Aktuelles
Are There Better Alternatives to 23andMe? DNA Testing Privacy Concerns from Incogni Research
December 2024 by Incogni
Incogni’s research team has extensively analyzed the health data privacy policies of the 10 leading DNA testing services, investigating potential areas that could compromise users’ most sensitive personal information—their genetic data. Several services have been proven to have cryptic policies about sharing data with law enforcement, disposing of genetic data, and determining which legislative acts apply to their genetic databases. Half of the services also lack a clear Health Data Privacy Policy, such as those required by Washington state law.
This research comes at the peak of the 2024 holiday season, when genetic testing kits like those from 23andMe and Ancestry make popular gifts. Recipients of these gifts are unaware of how their genetic data might be used and the privacy risks involved—especially when companies like 23andMe are embroiled in scandals, ranging from data breaches and bankruptcy proceedings.
Incogni researchers assessed the top 10 commercial DNA testing companies and how they handle personally identifiable information (PII) and technically identifiable information—in conjunction with handling their customers’ genetic data. The study analyzed 23andMe, Ancestry, MyHeritage, Living DNA, FamilyTreeDNA, DNA Complete (formerly Nebula Genomics), SelfDecode, LetsGetChecked, Toolbox Genomics, and EverlyWell.
The research highlights multiple risks associated with genetic data sharing and personal privacy. DNA testing companies claim that genetic data tests are anonymized. However, genetic data can be combined with other technically identifiable information, making it possible to re-identify the individual even when anonymized. These vulnerabilities can expose users to misuse, intentional or otherwise, and even targeted attacks, as seen in the 23andMe data breach that singled out Jewish and Chinese users.
Incogni researchers also uncovered that four investigated services, SelfDecode, LetsGetChecked, Toolbox Genomics, and Everlywell, state they comply with law enforcement when “legally compelled only” or under a “good faith belief” that disclosure is necessary. These terms use ambiguous legal language that could allow information sharing without a warrant or a court order.
Among the services we analyzed, 4 out of 10 did not specify where physical samples are stored. The remaining services vaguely reference storage locations like a “secure facility” (Ancestry), “Biobank” (23andMe), or a “lab in Houston” (FamilyTreeDNA). All services retain physical samples for extended periods.
Additionally, half of the services (Living DNA, FamilyTreeDNA, DNA Complete, SelfDecode, and Toolbox Genomics) lack a clear Health Data Privacy Policy as required by Washington’s My Health My Data Act, which mandates transparency in handling state residents’ health data.

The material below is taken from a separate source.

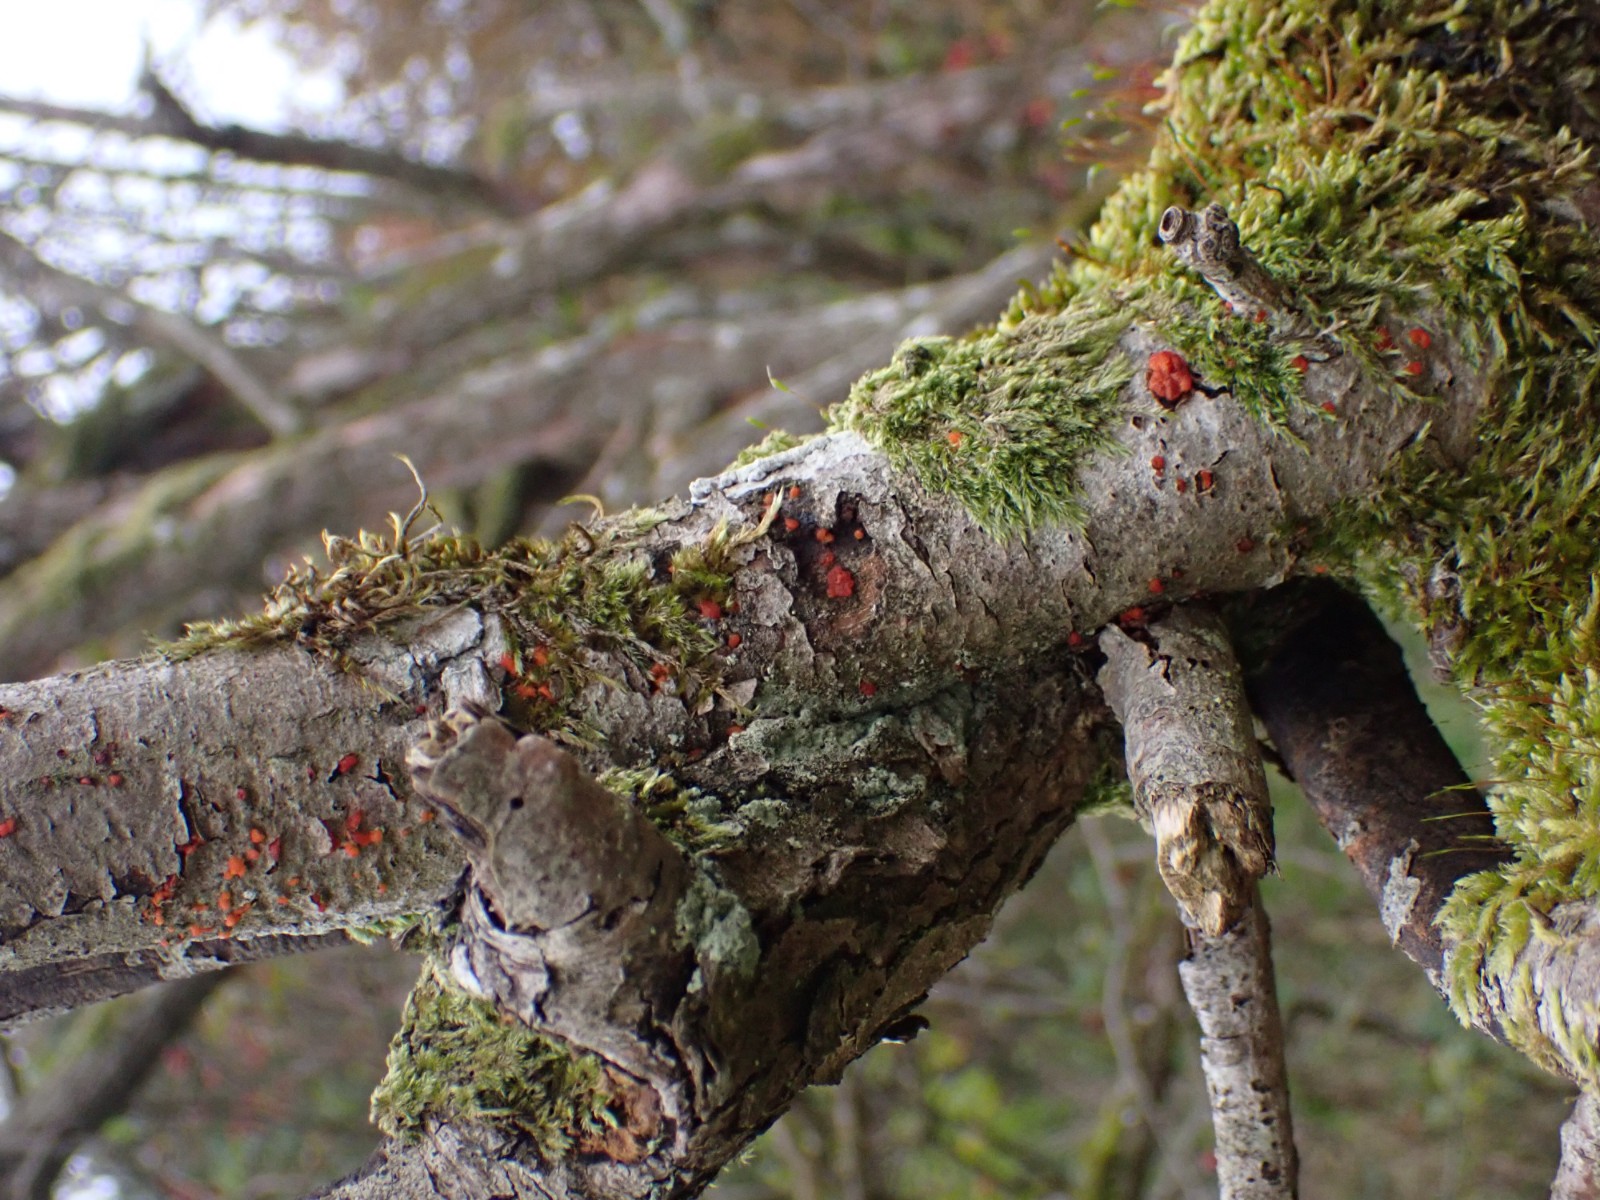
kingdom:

"The convenience and curiosity from DNA testing services comes with significant privacy trade-offs that many users may not fully understand," says Darius Belejevas, CEO of Incogni. "From risks around data breaches to company acquisitions and potential law enforcement interactions, genetic data connected to personally identifiable information is far more vulnerable than one might expect."
Methodology
Incogni’s research team, collaborating with legal experts, analyzed the general privacy policies, terms of services, and health data privacy policies of 10 DNA testing services between October 30 and November 14th, 2024. The privacy-related topics we found particularly interesting are presented above, with findings across services standardized and their implications analyzed.